I know that others have said the kit-yeast is fine, but I'd be more likely to throw it in the boil and use it as yeast-nutrients and then use US-05 or similar - that way the quality and the storage of the yeast should be more stable.


----------



## bum (19/3/10)

Fair point, Wolfy. It is good advice about the yeast, mrmatt.


----------



## moovet (22/3/10)

I just made my first GB brew which combined Chappos and Gravity Gurus recipes. I replaced all the sugar by using 1kg of my honey instead and the ginger beer has a wonderful aroma and flavour as a result I think. I crash chilled it to have it minimally alcoholic (for my pregnant wife) and with 1kg of honey it isn't too sweet. Maybe if it was going to be fully fermented you could add more honey.

1 x Morgans Ginger Beer Kit
1 x 500g Fresh ginger - blended
1 kg honey (urban blend)
1 x 750ml Buderum Ginger Refresher Cordial
1 x fresh chilli (sliced thinly with the seeds in)
Zest from 2 lemons and limes
Juice from 2 lemons and limes
2 x crushed cloves
1 x stick Cinnamon - crushed

I boiled about 5 litres of water and then added the blended ginger for an hour adding the other fresh ingredients after 45min.

I added water up to a total of 19L as I was worried about the low starting SG which was 1.032. After about a week I racked to a secondary vessel for another week and crash-chilled for another week before Final gravity was 1.015 which equates to about 2.4%ABV.

As it has lost a bit of its gingerness over the last 10 days I might add another 250g next time.

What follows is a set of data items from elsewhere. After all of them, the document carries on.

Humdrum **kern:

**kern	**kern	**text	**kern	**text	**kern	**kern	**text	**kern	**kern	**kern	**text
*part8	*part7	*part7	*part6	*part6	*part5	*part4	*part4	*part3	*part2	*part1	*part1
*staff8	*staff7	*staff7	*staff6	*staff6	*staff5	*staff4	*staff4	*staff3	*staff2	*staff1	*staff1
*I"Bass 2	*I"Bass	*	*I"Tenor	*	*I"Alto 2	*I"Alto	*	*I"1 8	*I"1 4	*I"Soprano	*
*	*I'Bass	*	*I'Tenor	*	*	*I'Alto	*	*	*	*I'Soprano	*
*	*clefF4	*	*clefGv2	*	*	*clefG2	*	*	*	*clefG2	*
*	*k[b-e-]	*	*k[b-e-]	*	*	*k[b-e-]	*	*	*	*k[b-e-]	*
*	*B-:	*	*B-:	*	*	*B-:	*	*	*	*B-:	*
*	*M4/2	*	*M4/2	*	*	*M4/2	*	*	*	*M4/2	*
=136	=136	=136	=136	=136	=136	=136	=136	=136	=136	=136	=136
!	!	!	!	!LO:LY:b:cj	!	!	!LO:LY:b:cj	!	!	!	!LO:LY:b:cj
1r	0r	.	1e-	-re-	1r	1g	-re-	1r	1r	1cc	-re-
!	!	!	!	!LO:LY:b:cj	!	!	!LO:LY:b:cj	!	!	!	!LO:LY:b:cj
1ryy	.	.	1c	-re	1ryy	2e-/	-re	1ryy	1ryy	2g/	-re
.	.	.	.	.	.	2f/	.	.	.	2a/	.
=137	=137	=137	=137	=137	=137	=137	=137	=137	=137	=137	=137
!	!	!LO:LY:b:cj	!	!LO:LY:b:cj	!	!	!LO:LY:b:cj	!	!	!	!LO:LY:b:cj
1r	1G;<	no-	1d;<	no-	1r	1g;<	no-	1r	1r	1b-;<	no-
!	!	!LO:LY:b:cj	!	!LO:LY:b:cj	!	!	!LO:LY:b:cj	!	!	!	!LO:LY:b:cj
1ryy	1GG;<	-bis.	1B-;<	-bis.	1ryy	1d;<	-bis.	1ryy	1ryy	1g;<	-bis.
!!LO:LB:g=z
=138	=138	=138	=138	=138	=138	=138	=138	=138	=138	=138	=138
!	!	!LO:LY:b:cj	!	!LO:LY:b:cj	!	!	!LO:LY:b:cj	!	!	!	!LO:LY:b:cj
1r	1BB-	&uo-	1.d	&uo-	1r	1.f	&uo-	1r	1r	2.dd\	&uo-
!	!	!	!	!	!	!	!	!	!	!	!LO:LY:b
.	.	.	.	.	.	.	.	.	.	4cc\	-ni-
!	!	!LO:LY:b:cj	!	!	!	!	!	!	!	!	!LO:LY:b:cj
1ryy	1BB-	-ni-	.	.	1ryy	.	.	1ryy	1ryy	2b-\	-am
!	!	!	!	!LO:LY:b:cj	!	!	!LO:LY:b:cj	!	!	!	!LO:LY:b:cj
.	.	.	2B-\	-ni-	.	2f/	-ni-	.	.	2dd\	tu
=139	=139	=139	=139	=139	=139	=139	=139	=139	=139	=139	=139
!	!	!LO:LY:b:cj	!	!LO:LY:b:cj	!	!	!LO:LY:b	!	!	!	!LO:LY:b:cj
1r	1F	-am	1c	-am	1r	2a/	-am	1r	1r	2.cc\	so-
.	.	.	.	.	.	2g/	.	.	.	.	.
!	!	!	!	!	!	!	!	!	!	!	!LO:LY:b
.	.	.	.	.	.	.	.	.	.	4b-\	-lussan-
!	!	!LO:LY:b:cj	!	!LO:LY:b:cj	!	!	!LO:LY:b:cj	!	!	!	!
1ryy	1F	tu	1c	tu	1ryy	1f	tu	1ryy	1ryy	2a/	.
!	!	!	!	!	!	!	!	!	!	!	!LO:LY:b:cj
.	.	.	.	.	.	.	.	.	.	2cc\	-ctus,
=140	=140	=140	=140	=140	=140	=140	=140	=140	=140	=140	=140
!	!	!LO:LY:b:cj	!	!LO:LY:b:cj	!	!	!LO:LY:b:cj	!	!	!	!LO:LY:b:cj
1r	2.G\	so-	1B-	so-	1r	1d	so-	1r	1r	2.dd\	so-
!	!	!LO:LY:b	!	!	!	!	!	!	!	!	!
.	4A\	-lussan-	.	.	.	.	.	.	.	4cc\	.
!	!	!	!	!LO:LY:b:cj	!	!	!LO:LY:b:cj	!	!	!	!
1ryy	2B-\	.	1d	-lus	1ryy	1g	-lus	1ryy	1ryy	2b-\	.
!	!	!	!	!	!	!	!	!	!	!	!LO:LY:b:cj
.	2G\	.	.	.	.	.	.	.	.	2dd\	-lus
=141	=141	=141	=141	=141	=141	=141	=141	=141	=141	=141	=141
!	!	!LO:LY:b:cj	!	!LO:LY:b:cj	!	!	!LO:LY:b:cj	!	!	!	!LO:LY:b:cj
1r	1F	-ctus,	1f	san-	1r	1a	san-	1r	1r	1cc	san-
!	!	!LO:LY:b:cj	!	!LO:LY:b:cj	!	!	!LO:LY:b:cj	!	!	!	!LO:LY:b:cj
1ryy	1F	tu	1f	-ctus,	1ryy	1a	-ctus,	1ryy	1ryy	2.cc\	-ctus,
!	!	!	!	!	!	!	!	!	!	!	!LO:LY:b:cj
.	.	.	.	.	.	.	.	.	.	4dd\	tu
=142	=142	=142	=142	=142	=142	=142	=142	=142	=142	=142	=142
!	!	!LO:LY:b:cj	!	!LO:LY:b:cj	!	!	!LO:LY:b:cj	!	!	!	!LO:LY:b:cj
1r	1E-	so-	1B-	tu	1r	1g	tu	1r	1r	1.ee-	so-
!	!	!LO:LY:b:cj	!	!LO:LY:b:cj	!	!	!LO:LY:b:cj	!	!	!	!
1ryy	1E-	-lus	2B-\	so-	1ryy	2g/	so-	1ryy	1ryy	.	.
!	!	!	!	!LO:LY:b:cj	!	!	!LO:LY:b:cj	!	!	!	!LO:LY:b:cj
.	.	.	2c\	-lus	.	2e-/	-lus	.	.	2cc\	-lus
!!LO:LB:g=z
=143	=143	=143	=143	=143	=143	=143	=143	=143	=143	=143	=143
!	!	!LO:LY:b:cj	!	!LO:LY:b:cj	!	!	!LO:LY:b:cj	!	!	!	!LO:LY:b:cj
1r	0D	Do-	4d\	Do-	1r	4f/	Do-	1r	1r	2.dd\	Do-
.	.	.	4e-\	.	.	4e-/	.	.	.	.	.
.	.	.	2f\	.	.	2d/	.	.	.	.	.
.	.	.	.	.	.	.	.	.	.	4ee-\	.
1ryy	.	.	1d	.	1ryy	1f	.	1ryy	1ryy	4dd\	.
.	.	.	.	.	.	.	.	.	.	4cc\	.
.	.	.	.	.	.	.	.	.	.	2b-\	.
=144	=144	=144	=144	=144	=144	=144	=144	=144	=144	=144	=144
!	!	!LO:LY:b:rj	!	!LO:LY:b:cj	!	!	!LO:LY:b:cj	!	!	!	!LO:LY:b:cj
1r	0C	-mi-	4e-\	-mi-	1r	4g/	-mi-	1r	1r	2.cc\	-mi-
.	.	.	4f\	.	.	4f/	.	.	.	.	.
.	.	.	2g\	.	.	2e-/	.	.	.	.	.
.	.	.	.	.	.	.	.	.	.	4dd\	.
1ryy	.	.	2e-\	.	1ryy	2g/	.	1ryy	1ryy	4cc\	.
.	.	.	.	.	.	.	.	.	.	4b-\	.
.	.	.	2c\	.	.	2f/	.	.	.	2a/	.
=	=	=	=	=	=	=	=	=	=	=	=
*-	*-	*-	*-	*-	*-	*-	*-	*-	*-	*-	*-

Anyway, although being a biased beekeeper, I think honey goes fantastically well in ginger beer.

Cheers,


M


----------



## Homebrewbanga (11/11/17)

Hey guys,

just wondering when did you pitch your yeast during initial boil and again in fermenter? did you use just the kit yeast and did you leave all the cinnamon lemon and ginget in the boiled liquid that was put into fermenter?
And also have you made again and made any other adjustments, i am wanting to make a low alcohol version as well as the wife is pregnant
Cheers


----------



## Hpal (11/11/17)

You can still drink if she is pregnant!


----------



## Homebrewbanga (11/11/17)

The low alcohol is so she can have one and not feel bad


----------